**Supplied passage:**
* * *

Epilepsy Ireland News

01-07-2015 | Perampanel may benefit people with primary generalised tonic clonic seizures

01 July 2015
print version share on facebook

Perampanel, brand name Fycompa, is a relatively recent epilepsy medication which was licenced originally for use in treating partial seizures. The drug has since been shown to be beneficial for difficult to control generalised seizures. Up to now Perampanel was used in treating partial seizures but has now been given marketing authorisation by the European Commission to be marketed for use as an add on drug for difficult to control primary generalised tonic-clonic seizures in both adults and children over 12 years.

Perampanel works by targetting the AMPA receptors in the brain which have a role in initiating seizures and it is the only currently licenced drug which works this way. Results of recent clinical trials were presented at the Congress of the European Academy of Neurology in Berlin in which Peramanel was used for for generalised tonic clonic seizures and the findings are encouraging. In a trial of 164 patients 31 % became free of their generalised seizures over the 13 week trial compared to 13% who were not on this drug. As a group those on Perampanel had a 77% reduction in generalised seizures compared with 38% for who received a placebo. In other studies of Perampanel on myoclonic and absence seizures was found not to increase myoclonic seizures and to improve absence seizures. 

Adverse side effects of Perampanel in this trial were found to be consistent with previously known side effects of the drug such as dizziness fatigue, sleepiness and irritability and were considered mild to moderate in impact. 

Uncontrolled generalised seizures remain a significant problem in epilepsy management. Furthermore they have potentially serious consequences for p person's quality of life. They are associated with higher levels of injury, safety risk and Sudden Unexpected Death in Epilepsy. They can affect a person's employment options, ability to drive and even to live independently. In this light any new treatment option for uncontrolled generalised seizures is to be welcomed.

* * *

**Study material:**
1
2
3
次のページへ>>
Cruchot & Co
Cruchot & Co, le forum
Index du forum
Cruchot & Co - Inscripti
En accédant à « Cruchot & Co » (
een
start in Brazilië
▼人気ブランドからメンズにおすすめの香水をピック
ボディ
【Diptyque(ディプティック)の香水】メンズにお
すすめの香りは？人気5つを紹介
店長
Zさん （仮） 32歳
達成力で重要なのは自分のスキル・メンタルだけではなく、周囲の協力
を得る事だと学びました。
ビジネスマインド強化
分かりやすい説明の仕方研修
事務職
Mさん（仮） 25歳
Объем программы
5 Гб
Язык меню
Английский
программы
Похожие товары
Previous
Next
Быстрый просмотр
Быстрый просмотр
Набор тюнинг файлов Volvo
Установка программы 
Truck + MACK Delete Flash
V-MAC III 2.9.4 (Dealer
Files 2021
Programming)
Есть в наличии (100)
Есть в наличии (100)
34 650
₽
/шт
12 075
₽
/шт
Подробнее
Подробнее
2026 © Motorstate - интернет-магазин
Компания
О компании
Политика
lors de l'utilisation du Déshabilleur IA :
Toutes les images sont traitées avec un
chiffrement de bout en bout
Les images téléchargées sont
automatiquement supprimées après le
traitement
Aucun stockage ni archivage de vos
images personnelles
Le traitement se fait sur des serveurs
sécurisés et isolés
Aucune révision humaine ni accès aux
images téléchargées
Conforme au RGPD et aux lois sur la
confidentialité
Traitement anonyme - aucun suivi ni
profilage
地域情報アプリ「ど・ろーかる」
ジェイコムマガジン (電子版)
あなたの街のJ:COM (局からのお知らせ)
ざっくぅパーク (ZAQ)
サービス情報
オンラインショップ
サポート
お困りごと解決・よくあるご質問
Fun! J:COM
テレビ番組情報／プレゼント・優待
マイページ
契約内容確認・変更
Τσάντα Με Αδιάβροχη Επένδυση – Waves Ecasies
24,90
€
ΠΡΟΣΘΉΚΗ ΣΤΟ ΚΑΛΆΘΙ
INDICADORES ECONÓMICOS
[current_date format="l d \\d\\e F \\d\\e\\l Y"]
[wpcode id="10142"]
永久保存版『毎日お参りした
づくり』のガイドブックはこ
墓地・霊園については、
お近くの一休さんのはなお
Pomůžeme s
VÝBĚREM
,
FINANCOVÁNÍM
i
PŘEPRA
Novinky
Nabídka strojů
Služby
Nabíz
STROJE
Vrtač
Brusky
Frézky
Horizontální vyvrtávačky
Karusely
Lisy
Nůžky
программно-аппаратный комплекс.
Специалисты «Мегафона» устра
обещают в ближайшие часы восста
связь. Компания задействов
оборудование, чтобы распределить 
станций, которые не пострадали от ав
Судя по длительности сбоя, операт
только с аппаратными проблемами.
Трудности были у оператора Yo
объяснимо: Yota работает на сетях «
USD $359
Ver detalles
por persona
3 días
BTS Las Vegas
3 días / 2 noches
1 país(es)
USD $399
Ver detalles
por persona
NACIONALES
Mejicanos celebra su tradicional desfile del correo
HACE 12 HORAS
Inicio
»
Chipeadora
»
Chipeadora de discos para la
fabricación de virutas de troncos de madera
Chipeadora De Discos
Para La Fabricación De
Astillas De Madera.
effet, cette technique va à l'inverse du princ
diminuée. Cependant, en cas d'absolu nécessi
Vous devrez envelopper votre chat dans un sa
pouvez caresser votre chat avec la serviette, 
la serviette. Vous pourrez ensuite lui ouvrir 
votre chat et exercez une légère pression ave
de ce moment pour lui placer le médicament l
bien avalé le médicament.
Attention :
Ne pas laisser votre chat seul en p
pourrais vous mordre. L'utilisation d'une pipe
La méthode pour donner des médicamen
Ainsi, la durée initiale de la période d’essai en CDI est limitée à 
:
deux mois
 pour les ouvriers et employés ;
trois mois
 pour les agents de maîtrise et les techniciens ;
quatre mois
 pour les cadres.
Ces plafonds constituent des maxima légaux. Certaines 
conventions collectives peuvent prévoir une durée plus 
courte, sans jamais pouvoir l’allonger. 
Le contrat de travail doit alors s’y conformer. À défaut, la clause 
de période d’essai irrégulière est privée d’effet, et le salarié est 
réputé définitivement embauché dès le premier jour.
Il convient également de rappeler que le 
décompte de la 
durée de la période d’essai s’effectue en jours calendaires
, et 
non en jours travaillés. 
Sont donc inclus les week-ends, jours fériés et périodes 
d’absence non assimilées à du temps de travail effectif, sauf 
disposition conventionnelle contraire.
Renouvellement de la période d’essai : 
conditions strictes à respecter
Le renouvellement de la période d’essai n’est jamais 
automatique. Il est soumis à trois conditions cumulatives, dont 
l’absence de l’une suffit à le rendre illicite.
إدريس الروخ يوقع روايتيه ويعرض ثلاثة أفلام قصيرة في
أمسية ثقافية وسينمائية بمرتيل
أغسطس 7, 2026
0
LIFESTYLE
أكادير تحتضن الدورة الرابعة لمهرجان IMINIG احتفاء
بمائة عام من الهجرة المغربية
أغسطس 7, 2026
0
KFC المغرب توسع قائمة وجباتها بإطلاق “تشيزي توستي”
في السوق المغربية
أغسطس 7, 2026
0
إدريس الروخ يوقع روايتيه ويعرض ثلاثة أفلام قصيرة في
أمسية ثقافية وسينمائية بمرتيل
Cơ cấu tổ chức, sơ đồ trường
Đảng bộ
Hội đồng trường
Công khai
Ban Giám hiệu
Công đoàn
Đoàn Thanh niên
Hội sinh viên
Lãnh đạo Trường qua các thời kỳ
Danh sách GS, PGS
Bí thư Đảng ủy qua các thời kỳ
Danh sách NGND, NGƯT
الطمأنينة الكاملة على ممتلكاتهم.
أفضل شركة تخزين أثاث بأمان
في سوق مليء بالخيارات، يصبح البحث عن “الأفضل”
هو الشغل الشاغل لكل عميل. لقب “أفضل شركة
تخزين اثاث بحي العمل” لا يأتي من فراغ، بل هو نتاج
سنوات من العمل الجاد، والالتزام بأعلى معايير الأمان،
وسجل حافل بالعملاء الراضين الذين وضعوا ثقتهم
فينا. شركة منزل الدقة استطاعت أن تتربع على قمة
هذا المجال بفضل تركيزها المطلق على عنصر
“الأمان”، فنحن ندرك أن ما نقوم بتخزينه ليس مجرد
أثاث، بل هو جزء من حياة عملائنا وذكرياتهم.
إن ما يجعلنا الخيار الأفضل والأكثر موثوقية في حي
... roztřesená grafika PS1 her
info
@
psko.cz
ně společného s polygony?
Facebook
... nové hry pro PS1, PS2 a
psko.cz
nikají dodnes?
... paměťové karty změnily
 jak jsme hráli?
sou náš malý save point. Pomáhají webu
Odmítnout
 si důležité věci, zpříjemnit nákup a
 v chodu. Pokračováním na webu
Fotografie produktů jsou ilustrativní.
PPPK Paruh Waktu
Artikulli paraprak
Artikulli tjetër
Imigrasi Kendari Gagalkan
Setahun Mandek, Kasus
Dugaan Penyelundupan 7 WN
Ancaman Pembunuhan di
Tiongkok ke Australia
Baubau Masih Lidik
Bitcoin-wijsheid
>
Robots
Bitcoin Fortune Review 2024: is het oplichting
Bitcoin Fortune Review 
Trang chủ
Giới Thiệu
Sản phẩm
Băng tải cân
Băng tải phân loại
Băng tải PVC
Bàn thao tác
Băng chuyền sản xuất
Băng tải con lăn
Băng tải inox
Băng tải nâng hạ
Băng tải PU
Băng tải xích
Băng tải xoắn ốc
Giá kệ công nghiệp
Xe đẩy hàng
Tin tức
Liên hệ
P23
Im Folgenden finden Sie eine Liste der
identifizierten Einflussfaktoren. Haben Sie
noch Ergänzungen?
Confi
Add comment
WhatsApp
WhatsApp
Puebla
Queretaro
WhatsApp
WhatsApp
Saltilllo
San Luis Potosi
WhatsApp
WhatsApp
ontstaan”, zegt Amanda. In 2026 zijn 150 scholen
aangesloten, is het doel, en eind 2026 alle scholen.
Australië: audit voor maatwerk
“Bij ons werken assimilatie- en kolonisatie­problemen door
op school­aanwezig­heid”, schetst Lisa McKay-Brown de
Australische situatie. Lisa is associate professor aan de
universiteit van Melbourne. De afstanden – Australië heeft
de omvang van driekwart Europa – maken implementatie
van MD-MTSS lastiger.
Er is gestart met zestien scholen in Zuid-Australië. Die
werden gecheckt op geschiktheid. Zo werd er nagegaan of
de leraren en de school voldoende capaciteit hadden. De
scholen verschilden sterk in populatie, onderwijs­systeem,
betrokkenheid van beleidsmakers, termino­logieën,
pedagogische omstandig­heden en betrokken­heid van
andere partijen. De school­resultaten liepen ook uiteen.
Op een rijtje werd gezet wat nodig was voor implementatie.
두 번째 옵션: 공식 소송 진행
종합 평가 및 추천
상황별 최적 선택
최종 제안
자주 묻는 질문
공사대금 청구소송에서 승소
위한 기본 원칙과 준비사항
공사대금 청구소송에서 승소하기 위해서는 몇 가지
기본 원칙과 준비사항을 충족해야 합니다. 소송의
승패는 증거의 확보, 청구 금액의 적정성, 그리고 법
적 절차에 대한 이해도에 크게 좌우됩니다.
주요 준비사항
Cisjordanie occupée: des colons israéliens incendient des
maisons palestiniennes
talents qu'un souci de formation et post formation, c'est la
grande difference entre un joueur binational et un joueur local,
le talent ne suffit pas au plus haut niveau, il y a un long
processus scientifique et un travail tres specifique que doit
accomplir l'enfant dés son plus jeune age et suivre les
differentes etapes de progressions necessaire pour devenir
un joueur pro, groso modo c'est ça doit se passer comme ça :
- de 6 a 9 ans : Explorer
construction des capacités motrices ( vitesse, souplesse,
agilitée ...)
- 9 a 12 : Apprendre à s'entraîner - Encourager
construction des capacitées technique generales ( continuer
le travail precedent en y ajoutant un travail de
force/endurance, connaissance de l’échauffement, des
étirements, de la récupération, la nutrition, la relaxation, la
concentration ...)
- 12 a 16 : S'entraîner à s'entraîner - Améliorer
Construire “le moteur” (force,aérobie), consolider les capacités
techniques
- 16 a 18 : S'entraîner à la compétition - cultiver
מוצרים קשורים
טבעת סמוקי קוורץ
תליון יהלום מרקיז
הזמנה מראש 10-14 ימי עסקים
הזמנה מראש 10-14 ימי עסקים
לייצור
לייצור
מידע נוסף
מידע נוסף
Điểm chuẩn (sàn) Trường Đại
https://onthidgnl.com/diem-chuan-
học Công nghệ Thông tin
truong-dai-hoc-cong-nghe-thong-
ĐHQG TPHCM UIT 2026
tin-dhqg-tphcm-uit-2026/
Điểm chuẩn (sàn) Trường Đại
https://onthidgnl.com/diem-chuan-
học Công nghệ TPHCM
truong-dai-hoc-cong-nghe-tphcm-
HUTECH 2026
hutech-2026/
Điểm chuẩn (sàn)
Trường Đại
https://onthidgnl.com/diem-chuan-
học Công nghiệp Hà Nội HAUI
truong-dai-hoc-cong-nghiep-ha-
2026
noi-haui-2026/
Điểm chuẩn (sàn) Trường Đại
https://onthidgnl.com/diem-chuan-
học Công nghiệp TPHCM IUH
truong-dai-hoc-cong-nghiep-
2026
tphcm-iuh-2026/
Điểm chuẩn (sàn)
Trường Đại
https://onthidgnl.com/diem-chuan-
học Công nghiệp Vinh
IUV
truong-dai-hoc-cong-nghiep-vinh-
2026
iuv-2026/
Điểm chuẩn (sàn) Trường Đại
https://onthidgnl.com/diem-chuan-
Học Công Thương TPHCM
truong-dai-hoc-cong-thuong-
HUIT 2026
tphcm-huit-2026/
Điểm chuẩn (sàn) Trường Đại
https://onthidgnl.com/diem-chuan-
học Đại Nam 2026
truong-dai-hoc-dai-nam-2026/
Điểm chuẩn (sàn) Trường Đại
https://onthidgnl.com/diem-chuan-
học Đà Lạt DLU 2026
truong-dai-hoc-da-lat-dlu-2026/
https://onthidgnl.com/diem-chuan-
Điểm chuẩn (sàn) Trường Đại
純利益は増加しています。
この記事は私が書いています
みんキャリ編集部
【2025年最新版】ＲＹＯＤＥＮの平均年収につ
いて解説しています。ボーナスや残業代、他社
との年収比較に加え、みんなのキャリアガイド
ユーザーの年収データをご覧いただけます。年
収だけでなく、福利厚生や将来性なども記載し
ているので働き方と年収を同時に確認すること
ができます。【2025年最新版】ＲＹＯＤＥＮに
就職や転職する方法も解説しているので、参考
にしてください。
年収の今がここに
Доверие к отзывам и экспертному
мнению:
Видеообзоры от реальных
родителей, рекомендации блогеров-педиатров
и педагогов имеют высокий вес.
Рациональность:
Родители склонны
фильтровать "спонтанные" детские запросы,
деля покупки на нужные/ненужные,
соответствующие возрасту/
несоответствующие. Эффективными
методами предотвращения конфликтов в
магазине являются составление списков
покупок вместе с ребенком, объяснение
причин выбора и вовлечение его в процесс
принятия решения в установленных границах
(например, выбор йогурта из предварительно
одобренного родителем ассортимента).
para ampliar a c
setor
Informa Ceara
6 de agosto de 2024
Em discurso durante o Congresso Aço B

* * *

**Exercise goal:** From the Perampanel news article, copy out everything from "Epilepsy Ireland News" down to "over 12 years.".

**Expected answer:**
Epilepsy Ireland News

01-07-2015 | Perampanel may benefit people with primary generalised tonic clonic seizures

01 July 2015
print version share on facebook

Perampanel, brand name Fycompa, is a relatively recent epilepsy medication which was licenced originally for use in treating partial seizures. The drug has since been shown to be beneficial for difficult to control generalised seizures. Up to now Perampanel was used in treating partial seizures but has now been given marketing authorisation by the European Commission to be marketed for use as an add on drug for difficult to control primary generalised tonic-clonic seizures in both adults and children over 12 years.